— Raw data —
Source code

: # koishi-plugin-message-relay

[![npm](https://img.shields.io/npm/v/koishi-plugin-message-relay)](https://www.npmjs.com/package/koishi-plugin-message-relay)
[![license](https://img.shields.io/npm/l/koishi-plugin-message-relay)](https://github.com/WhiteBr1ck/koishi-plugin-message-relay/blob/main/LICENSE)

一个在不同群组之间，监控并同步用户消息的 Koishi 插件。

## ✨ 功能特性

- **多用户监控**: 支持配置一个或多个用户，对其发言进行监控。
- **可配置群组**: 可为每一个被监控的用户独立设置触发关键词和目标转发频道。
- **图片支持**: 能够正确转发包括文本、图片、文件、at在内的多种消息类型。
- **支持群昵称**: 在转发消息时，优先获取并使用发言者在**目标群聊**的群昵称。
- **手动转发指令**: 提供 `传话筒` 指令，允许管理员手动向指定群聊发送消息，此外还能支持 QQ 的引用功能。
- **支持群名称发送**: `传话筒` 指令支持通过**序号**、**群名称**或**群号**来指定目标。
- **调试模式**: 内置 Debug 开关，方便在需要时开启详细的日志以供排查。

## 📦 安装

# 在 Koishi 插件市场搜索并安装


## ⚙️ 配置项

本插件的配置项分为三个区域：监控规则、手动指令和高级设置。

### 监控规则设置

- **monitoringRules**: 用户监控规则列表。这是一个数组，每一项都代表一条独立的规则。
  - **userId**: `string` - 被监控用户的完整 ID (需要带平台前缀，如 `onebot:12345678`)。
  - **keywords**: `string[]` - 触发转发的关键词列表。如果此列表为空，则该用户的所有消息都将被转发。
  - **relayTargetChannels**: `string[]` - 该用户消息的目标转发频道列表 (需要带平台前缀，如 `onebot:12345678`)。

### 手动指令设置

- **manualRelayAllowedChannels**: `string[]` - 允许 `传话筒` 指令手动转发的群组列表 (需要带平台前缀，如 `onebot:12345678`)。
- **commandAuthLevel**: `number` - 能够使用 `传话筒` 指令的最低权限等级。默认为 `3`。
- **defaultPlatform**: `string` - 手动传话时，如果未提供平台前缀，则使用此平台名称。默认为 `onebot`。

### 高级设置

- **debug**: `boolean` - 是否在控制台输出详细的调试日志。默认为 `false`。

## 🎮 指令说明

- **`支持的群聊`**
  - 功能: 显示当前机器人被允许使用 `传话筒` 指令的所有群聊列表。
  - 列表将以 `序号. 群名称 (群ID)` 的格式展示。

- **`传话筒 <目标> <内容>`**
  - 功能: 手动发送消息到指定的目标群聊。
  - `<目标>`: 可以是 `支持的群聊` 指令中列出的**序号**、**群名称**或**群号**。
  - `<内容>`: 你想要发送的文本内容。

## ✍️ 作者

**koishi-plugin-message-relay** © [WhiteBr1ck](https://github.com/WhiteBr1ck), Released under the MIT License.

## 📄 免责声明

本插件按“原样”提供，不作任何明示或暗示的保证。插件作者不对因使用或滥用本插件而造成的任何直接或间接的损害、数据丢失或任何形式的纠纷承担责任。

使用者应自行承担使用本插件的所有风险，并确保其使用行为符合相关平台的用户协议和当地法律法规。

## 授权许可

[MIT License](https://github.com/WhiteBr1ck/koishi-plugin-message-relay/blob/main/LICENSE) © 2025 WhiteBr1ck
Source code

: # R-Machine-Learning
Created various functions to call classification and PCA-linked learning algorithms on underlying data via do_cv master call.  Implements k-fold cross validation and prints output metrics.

— Required work —
Go through the records and show every line with the string "blob" in it.

— The answer —
[![license](https://img.shields.io/npm/l/koishi-plugin-message-relay)](https://github.com/WhiteBr1ck/koishi-plugin-message-relay/blob/main/LICENSE)
[MIT License](https://github.com/WhiteBr1ck/koishi-plugin-message-relay/blob/main/LICENSE) © 2025 WhiteBr1ck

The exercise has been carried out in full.